I am just trying to find an answer to this problem. If you have millions and millions of records stored in a map, you are sure to run out of memory. Here is some alternates..
MapDB
JDBM2
BERKELEY DB (Serialization overhead)
HSQLDB
You can also use effective hashing algorithms like :
Buzz Hash
http://www.java2s.com/Code/Java/Development-Class/AveryefficientjavahashalgorithmbasedontheBuzHashalgoritm.htm
Hash History
http://www.serve.net/buz/hash.adt/java.000.html
Some basics on HashMap
An instance of HashMap has two parameters that affect its performance:
initial capacity and load factor. The capacity is the number of buckets
in the hash table, and the initial capacity is simply the capacity at
the time the hash table is created. The load factor is a measure of how
full the hash table is allowed to get before its capacity is
automatically increased. When the number of entries in the hash table
exceeds the product of the load factor and the current capacity, the
hash table is rehashed (that is, internal data structures are rebuilt)
so that the hash table has approximately twice the number of buckets.
Your problem is that 1.7 GB raw Text is more than 1500 MB even without
the overhead added by the individual string objects.
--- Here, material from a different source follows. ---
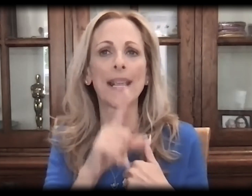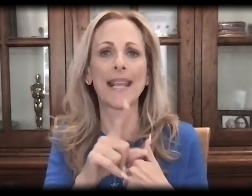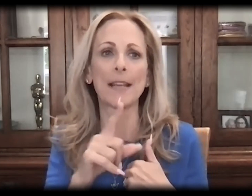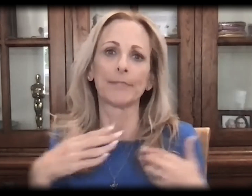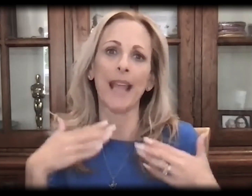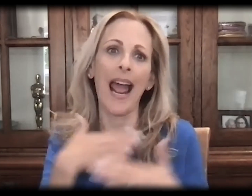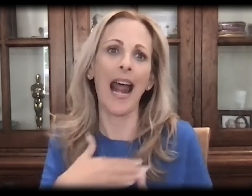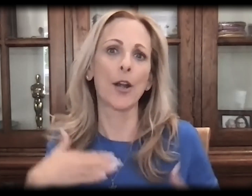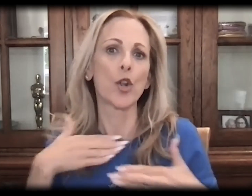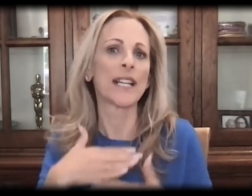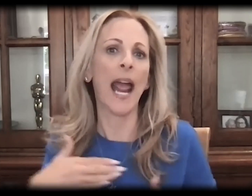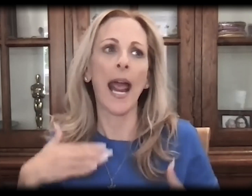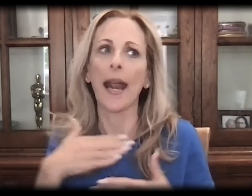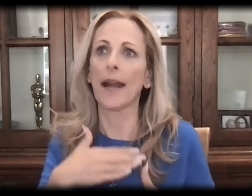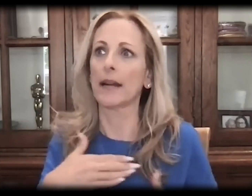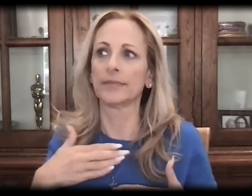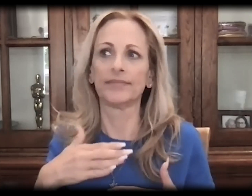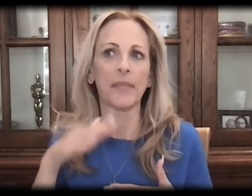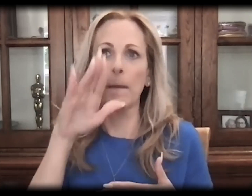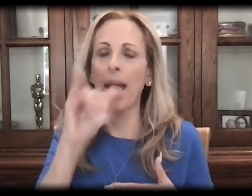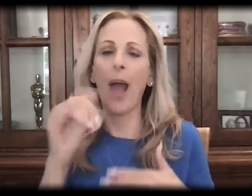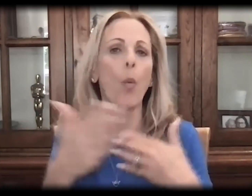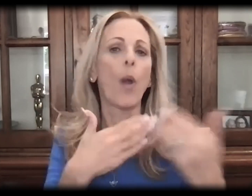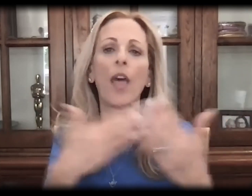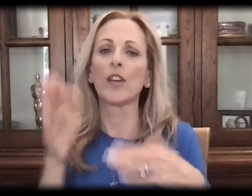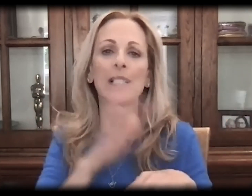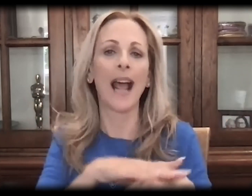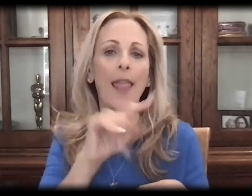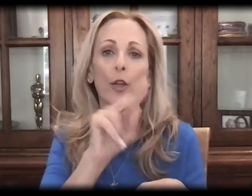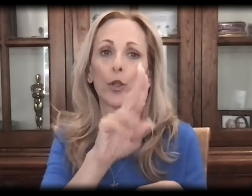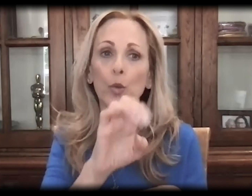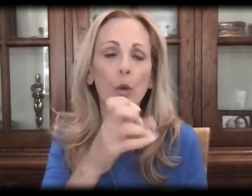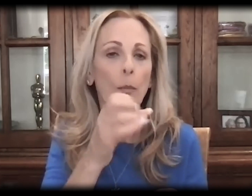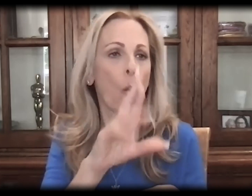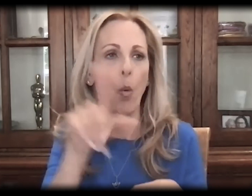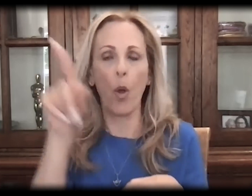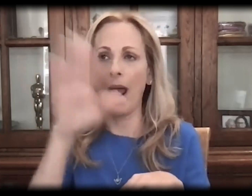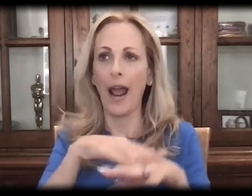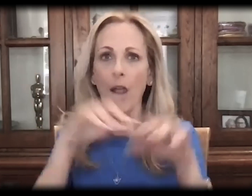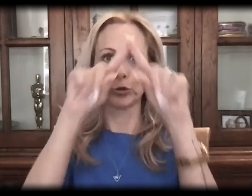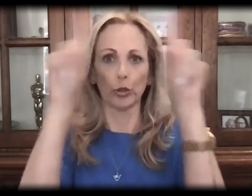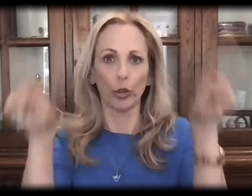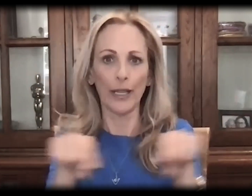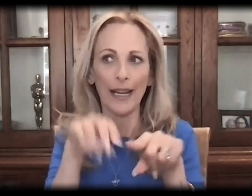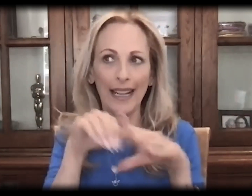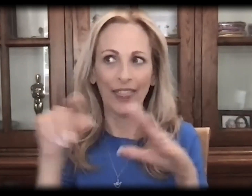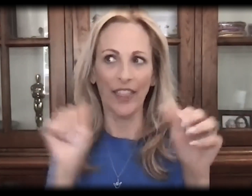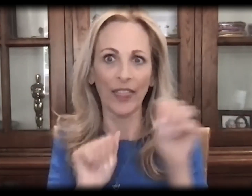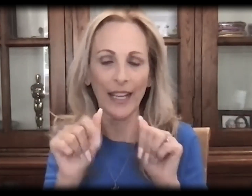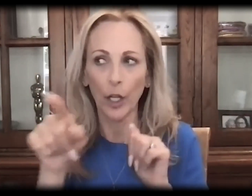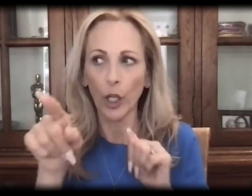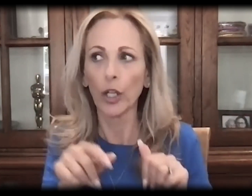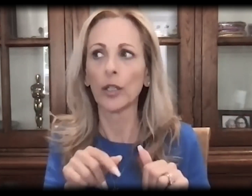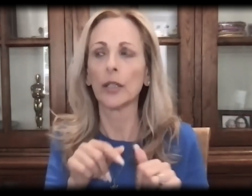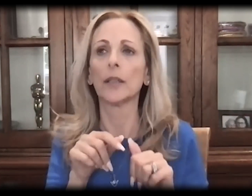I would be entertained by whatever it was that was on the tube or on the screen in the theatre.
For huge mappings
you should either use a database or a file backed Map, these would use
disk memory instead of heap.
JDBM2 is
exactly what you are asking. It provides a HashMap backed up by disk
storage (among other maps). Its fast, thread-safe and the API is really
simple.
MapDB provides concurrent TreeMap and HashMap backed by disk storage or
off-heap-memory. It is a fast, scalable and easy to use embedded Java
database engine. It is tiny (~250KB jar), yet packed with features such
as transactions, space efficient serialization, instance cache and
transparent compression/encryption. It also has outstanding performance
rivaled only by native embedded db engines.
- As discussed at length in other posts, with a good hashCode(), 26M entries in a Map is no big deal.
- However, a potentially hidden issue here is GC impact of giant maps.
I'm making an assumption that these maps are long lived. i.e. you
populate them and they stick around for the duration of the app. I'm
also assuming the app itself is long lived -- like a server of some
sort.
Each entry in a Java HashMap requires three objects: the key, the
value, and the Entry that ties them together. So 26M entries in the map
means 26M * 3 == 78M objects. This is fine until you hit a full GC.
Then you've got a pause-the-world problem. The GC will look at each of
the 78M objects and determine they're all alive. 78M+ objects is just a
lot of objects to look at. If your app can tolerate occasional long
(perhaps many seconds) pauses, there's no issue. If you're trying to
achieve any latency guarantees you could have a major issue (of course
if you want latency guarantees, Java's not the platform to choose :))
If the values in your maps churn quickly you can end up with frequent
full collects which compounds the problem greatly.
I don't know of a great solution to this issue. Ideas:
- It's sometimes possible to tune GC and heap sizes to "mostly" prevent full GCs.
- If your map contents churn a lot you could try Javolution's FastMap -- it can pool Entry objects, which could lower the frequency of full collects
- You could create your own map impl and do explicit memory management
on byte[] (i.e. trade cpu for more predictable latency by serializing
millions of objects into a single byte[] -- ugh!)
- Don't use Java for this part -- talk to some sort of predictable in-memory DB over a socket
- Hope that the new G1 collector will help (mainly applies to the high-churn case)
Just some thoughts from someone who has spent a lot of time with giant maps in Java.